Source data
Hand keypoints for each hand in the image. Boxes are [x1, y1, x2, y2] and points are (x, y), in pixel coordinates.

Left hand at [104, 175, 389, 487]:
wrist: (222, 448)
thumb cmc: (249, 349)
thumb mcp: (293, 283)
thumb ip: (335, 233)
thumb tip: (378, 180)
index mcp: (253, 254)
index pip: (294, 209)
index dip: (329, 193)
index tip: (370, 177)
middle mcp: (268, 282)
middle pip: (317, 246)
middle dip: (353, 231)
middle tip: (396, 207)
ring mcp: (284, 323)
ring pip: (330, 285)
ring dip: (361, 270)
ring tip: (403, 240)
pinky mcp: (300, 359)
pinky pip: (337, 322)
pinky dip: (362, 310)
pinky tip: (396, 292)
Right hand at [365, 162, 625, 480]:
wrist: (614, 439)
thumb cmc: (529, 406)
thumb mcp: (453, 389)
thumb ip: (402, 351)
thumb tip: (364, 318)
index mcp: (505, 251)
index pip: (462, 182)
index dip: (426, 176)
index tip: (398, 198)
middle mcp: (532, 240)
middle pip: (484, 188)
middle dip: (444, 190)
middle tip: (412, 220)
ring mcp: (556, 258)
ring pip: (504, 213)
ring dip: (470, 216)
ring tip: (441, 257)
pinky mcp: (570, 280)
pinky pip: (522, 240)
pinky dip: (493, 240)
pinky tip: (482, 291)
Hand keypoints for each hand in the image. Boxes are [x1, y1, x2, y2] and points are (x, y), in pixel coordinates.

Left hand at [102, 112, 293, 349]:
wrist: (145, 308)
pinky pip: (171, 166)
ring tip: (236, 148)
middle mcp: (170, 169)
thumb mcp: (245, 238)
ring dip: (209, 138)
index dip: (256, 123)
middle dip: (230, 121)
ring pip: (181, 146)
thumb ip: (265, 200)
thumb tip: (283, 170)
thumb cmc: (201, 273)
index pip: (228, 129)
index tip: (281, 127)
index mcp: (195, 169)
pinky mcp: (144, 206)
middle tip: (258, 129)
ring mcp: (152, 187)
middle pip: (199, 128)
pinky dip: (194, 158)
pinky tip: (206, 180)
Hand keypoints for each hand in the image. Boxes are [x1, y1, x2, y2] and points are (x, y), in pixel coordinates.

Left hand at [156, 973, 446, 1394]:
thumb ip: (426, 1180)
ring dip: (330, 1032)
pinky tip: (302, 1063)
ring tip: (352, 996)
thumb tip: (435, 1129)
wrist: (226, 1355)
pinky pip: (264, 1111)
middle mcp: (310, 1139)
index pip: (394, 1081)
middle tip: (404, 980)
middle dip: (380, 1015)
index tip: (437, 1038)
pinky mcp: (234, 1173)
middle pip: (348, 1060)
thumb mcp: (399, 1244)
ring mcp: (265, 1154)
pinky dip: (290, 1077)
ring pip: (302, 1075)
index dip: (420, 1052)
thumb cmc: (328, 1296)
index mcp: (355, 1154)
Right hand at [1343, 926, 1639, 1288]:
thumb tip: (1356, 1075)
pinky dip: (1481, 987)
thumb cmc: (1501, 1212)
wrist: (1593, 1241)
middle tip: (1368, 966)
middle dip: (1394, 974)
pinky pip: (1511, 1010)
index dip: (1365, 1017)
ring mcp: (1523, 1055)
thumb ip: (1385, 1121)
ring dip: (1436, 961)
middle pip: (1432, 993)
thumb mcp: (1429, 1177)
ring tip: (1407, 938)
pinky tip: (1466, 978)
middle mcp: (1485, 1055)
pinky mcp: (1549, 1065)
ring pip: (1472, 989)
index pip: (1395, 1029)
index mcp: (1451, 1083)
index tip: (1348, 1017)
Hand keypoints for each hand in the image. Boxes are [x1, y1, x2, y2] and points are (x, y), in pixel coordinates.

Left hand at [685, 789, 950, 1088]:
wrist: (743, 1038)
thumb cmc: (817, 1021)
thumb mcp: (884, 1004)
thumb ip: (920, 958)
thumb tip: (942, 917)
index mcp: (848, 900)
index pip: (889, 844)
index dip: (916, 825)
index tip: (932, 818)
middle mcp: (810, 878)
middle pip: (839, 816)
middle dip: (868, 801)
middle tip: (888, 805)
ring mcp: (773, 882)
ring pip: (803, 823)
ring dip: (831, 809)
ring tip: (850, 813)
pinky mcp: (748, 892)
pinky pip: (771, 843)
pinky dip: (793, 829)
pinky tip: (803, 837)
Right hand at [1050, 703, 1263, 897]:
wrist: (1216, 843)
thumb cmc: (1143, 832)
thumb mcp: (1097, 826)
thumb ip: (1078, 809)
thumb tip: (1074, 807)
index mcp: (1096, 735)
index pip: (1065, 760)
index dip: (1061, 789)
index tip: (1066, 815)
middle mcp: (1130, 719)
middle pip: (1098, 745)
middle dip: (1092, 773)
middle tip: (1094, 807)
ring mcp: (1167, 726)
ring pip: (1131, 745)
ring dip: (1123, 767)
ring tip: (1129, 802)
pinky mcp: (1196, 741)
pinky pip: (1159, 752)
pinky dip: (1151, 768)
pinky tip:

*YOUR TASK*
Starting at the line above that holds "index tip: (1348, 1017)" and ending at the line that holds "thumb tip: (1074, 807)", transcribe each line exactly and include no other lines.

*ANSWER FOR THIS EXERCISE*
index tip: (1348, 1017)
Hand keypoints for each hand in the image. Boxes are [x1, y1, x2, y2] and points are (x, y), in pixel coordinates.

Left hand at [685, 789, 950, 1088]:
wrist: (743, 1038)
thumb cmc: (817, 1021)
thumb mcp: (884, 1004)
thumb ip: (920, 958)
thumb tip: (942, 917)
index mcp: (848, 900)
index pip: (889, 844)
index dip: (916, 825)
index tip: (932, 818)
middle mcp: (810, 878)
middle pip: (839, 816)
middle dip: (868, 801)
middle tip: (888, 805)
ring mcp: (773, 882)
ring pip: (803, 823)
ring dip: (831, 809)
ring tip: (850, 813)
pinky mcp: (748, 892)
pinky pip: (771, 843)
pinky dip: (793, 829)
pinky tip: (803, 837)
Right hand at [1050, 703, 1263, 897]:
wrist: (1216, 843)
thumb cmc: (1143, 832)
thumb mcp: (1097, 826)
thumb ip: (1078, 809)
thumb tip: (1074, 807)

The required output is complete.